Step #1: Since we are given the array nums, we know that we will be referring to the array in order to find out the range of the array. For this example, this array will represent our test code array [3,0,1]. Based on the Gauss’ formula, we will express the expected sum by defining it with the Sum of n which in this case will be the following:

let expectedSum = nums.length * (nums.length + 1)/2;

nums.length is calculating the length of the array, so for our test case the formula will be shown as: 3 * (3+1)/2

Using the order of PEMDAS we get 6. This equation represents what the sum should be of the missing number which is 2 plus the other numbers in the array which are 0, 1, and 3. Adding these up we get 2+0+1+3 = 6.

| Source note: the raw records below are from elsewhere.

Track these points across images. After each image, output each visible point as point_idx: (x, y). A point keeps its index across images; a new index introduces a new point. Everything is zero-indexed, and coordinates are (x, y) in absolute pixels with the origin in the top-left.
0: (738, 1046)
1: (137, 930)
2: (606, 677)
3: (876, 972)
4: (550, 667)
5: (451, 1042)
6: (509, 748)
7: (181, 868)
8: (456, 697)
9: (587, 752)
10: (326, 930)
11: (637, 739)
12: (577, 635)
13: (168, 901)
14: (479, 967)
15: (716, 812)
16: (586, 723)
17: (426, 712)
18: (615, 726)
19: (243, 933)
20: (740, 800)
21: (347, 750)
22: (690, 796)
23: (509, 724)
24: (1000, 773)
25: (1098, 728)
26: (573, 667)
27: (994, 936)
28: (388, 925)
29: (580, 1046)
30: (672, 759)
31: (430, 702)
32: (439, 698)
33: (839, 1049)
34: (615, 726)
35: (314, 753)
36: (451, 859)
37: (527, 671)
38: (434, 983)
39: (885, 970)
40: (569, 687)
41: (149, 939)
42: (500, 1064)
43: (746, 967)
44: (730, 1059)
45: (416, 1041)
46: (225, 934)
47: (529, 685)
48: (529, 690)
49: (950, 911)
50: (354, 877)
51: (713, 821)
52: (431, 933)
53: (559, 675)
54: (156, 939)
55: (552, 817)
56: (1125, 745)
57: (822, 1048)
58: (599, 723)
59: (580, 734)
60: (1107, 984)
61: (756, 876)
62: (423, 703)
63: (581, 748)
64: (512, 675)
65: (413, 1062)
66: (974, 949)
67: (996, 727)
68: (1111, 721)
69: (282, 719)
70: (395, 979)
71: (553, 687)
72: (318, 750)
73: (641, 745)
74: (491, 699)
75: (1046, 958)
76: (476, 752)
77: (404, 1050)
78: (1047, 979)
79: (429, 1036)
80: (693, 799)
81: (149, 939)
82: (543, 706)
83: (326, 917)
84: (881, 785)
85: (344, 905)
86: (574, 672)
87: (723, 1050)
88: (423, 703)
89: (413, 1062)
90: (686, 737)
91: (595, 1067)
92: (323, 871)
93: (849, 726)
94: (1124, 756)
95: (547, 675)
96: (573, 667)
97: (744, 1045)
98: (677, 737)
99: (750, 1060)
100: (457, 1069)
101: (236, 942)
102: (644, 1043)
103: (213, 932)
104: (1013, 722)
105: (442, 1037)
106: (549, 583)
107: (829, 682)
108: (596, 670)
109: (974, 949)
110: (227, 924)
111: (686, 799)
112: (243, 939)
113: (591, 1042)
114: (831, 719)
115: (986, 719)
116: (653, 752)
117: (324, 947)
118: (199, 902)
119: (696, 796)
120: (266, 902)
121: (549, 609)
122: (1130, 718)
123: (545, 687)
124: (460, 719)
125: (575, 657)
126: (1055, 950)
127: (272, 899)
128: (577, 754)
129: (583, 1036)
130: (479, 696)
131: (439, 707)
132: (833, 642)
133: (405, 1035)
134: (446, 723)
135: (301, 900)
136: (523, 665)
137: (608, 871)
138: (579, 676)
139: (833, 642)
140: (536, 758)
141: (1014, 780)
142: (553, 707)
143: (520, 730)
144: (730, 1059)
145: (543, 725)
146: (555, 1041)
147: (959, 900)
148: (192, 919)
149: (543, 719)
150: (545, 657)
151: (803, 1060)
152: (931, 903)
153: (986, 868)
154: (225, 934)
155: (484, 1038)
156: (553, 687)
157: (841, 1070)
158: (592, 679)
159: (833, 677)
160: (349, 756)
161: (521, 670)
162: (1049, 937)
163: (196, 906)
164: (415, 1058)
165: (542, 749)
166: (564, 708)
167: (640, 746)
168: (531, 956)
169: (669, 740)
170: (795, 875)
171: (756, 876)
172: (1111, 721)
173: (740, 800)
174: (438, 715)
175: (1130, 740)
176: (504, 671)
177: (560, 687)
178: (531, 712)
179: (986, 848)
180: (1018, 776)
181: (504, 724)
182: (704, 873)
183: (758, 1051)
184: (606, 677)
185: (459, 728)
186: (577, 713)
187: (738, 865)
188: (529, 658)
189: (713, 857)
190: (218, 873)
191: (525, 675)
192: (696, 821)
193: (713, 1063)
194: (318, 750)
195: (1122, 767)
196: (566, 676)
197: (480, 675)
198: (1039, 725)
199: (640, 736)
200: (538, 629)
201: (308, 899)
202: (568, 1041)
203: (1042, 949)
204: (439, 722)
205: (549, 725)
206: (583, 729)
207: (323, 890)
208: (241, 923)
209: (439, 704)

Step #2: We will define that actual sum to be if we were to start with no amounts in the array which will be 0. So we will define it as such below:

let actualSum = 0

Step #3: We will use the for loop iteration statement in order to iterate until a specified condition evaluates to false.

for ([initialExpression]; [conditionExpression]; [incrementExpression])
  statement

We will show the above for loop statement description as:

for(let i = 0 ; i <= nums.length ; i++){

}

Which simply just says we will start at the index (i) equal to 0, when i is less then or equal to the array length, we will increment the amount.

Within the for loop statement curly braces we will need to set the conditional statement for when there is an amount within the array. To do so we will type:

if(nums[i])

After that, we define the equation for when we do have index amounts within the array to add to the actual sum:

actualSum += nums[i]

So if we fill in the amounts we get, 0+3+0+1 = 4.

Step #4: After the for loop statement, we need to return the last formula to read when you take the summation of what was expected (i.e 0+1+2+3) and subtracting what we actually got (i.e 3+0+1) we get:

return expectedSum — actualSum

This translates to 6–4 = 2. Two is the amount that is the missing number.

Summary: The below function is what we have as the solution to this problem.

const missingNumber = (nums) => {
let expectedSum = nums.length * (nums.length + 1)/2;
let actualSum = 0;

for(let i = 0 ; i <= nums.length ; i++){
if(nums[i])
actualSum += nums[i]
}
return expectedSum — actualSum;
};

I hope you understood one of the many solutions to this algorithm problem!